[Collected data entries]
━━━━━━━━

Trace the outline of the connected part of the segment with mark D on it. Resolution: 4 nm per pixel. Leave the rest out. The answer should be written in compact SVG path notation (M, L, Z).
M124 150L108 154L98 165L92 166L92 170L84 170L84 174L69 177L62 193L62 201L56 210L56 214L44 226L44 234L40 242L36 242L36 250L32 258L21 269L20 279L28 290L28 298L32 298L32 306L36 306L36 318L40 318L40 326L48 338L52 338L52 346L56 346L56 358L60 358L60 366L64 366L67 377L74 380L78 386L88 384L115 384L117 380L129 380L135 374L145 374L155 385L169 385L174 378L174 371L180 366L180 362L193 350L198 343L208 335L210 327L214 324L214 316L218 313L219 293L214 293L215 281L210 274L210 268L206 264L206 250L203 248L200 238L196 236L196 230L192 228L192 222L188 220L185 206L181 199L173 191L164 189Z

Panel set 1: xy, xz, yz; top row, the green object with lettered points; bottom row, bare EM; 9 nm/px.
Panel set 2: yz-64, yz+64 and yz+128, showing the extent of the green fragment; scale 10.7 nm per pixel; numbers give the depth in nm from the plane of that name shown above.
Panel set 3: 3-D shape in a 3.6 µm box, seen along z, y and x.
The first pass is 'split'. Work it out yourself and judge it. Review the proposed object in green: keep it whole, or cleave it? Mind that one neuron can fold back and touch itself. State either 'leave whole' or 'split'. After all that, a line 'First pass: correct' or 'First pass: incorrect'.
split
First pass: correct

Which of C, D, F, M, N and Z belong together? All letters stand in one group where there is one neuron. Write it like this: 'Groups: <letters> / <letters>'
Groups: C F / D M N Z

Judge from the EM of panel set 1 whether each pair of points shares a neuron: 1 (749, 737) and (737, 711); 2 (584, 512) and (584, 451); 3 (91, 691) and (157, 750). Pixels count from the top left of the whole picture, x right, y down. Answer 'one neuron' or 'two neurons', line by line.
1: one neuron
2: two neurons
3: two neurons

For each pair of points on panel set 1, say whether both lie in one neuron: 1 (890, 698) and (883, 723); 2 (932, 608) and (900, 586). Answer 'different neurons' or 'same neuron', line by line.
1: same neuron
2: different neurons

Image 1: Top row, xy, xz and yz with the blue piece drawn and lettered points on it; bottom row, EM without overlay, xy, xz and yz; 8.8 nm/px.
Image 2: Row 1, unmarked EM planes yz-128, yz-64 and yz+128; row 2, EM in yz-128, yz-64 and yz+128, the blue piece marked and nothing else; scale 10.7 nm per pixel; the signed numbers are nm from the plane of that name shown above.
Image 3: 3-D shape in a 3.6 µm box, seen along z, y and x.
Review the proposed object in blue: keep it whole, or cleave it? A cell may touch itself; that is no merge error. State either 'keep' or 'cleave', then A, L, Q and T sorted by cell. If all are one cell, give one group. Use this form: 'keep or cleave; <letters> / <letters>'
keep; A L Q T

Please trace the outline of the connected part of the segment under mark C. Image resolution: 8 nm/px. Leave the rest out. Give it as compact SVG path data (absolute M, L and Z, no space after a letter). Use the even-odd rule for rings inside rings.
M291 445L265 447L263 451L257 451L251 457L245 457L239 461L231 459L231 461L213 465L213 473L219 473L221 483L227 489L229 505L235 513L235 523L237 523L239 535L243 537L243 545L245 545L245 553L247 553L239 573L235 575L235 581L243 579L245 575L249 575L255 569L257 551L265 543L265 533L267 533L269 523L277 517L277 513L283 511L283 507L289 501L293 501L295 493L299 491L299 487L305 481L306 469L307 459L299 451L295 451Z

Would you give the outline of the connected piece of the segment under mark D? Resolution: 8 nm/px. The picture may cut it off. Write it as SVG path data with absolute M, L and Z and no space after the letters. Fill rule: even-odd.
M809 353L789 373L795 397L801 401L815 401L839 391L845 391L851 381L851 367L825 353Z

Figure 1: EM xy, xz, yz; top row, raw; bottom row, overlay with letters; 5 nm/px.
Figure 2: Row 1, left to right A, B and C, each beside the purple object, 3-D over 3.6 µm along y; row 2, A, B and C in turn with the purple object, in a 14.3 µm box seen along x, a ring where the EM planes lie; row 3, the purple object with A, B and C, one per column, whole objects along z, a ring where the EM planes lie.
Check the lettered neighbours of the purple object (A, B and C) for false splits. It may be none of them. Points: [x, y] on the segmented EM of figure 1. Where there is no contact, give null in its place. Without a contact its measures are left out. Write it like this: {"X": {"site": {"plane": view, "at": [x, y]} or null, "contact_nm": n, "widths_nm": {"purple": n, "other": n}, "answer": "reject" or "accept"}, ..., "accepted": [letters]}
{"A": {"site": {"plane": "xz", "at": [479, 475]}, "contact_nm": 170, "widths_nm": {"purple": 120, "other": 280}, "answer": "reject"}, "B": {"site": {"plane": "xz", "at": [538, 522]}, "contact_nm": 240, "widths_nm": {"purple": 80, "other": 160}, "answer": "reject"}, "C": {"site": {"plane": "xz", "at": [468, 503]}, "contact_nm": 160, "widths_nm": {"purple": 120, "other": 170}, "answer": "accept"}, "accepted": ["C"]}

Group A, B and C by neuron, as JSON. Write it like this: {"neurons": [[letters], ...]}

━━━━━━━━

Assignment:
Type the data again exactly. Leave nothing out.

Answer section:
Trace the outline of the connected part of the segment with mark D on it. Resolution: 4 nm per pixel. Leave the rest out. The answer should be written in compact SVG path notation (M, L, Z).
M124 150L108 154L98 165L92 166L92 170L84 170L84 174L69 177L62 193L62 201L56 210L56 214L44 226L44 234L40 242L36 242L36 250L32 258L21 269L20 279L28 290L28 298L32 298L32 306L36 306L36 318L40 318L40 326L48 338L52 338L52 346L56 346L56 358L60 358L60 366L64 366L67 377L74 380L78 386L88 384L115 384L117 380L129 380L135 374L145 374L155 385L169 385L174 378L174 371L180 366L180 362L193 350L198 343L208 335L210 327L214 324L214 316L218 313L219 293L214 293L215 281L210 274L210 268L206 264L206 250L203 248L200 238L196 236L196 230L192 228L192 222L188 220L185 206L181 199L173 191L164 189Z

Panel set 1: xy, xz, yz; top row, the green object with lettered points; bottom row, bare EM; 9 nm/px.
Panel set 2: yz-64, yz+64 and yz+128, showing the extent of the green fragment; scale 10.7 nm per pixel; numbers give the depth in nm from the plane of that name shown above.
Panel set 3: 3-D shape in a 3.6 µm box, seen along z, y and x.
The first pass is 'split'. Work it out yourself and judge it. Review the proposed object in green: keep it whole, or cleave it? Mind that one neuron can fold back and touch itself. State either 'leave whole' or 'split'. After all that, a line 'First pass: correct' or 'First pass: incorrect'.
split
First pass: correct

Which of C, D, F, M, N and Z belong together? All letters stand in one group where there is one neuron. Write it like this: 'Groups: <letters> / <letters>'
Groups: C F / D M N Z

Judge from the EM of panel set 1 whether each pair of points shares a neuron: 1 (749, 737) and (737, 711); 2 (584, 512) and (584, 451); 3 (91, 691) and (157, 750). Pixels count from the top left of the whole picture, x right, y down. Answer 'one neuron' or 'two neurons', line by line.
1: one neuron
2: two neurons
3: two neurons

For each pair of points on panel set 1, say whether both lie in one neuron: 1 (890, 698) and (883, 723); 2 (932, 608) and (900, 586). Answer 'different neurons' or 'same neuron', line by line.
1: same neuron
2: different neurons

Image 1: Top row, xy, xz and yz with the blue piece drawn and lettered points on it; bottom row, EM without overlay, xy, xz and yz; 8.8 nm/px.
Image 2: Row 1, unmarked EM planes yz-128, yz-64 and yz+128; row 2, EM in yz-128, yz-64 and yz+128, the blue piece marked and nothing else; scale 10.7 nm per pixel; the signed numbers are nm from the plane of that name shown above.
Image 3: 3-D shape in a 3.6 µm box, seen along z, y and x.
Review the proposed object in blue: keep it whole, or cleave it? A cell may touch itself; that is no merge error. State either 'keep' or 'cleave', then A, L, Q and T sorted by cell. If all are one cell, give one group. Use this form: 'keep or cleave; <letters> / <letters>'
keep; A L Q T

Please trace the outline of the connected part of the segment under mark C. Image resolution: 8 nm/px. Leave the rest out. Give it as compact SVG path data (absolute M, L and Z, no space after a letter). Use the even-odd rule for rings inside rings.
M291 445L265 447L263 451L257 451L251 457L245 457L239 461L231 459L231 461L213 465L213 473L219 473L221 483L227 489L229 505L235 513L235 523L237 523L239 535L243 537L243 545L245 545L245 553L247 553L239 573L235 575L235 581L243 579L245 575L249 575L255 569L257 551L265 543L265 533L267 533L269 523L277 517L277 513L283 511L283 507L289 501L293 501L295 493L299 491L299 487L305 481L306 469L307 459L299 451L295 451Z

Would you give the outline of the connected piece of the segment under mark D? Resolution: 8 nm/px. The picture may cut it off. Write it as SVG path data with absolute M, L and Z and no space after the letters. Fill rule: even-odd.
M809 353L789 373L795 397L801 401L815 401L839 391L845 391L851 381L851 367L825 353Z

Figure 1: EM xy, xz, yz; top row, raw; bottom row, overlay with letters; 5 nm/px.
Figure 2: Row 1, left to right A, B and C, each beside the purple object, 3-D over 3.6 µm along y; row 2, A, B and C in turn with the purple object, in a 14.3 µm box seen along x, a ring where the EM planes lie; row 3, the purple object with A, B and C, one per column, whole objects along z, a ring where the EM planes lie.
Check the lettered neighbours of the purple object (A, B and C) for false splits. It may be none of them. Points: [x, y] on the segmented EM of figure 1. Where there is no contact, give null in its place. Without a contact its measures are left out. Write it like this: {"X": {"site": {"plane": view, "at": [x, y]} or null, "contact_nm": n, "widths_nm": {"purple": n, "other": n}, "answer": "reject" or "accept"}, ..., "accepted": [letters]}
{"A": {"site": {"plane": "xz", "at": [479, 475]}, "contact_nm": 170, "widths_nm": {"purple": 120, "other": 280}, "answer": "reject"}, "B": {"site": {"plane": "xz", "at": [538, 522]}, "contact_nm": 240, "widths_nm": {"purple": 80, "other": 160}, "answer": "reject"}, "C": {"site": {"plane": "xz", "at": [468, 503]}, "contact_nm": 160, "widths_nm": {"purple": 120, "other": 170}, "answer": "accept"}, "accepted": ["C"]}

Group A, B and C by neuron, as JSON. Write it like this: {"neurons": [[letters], ...]}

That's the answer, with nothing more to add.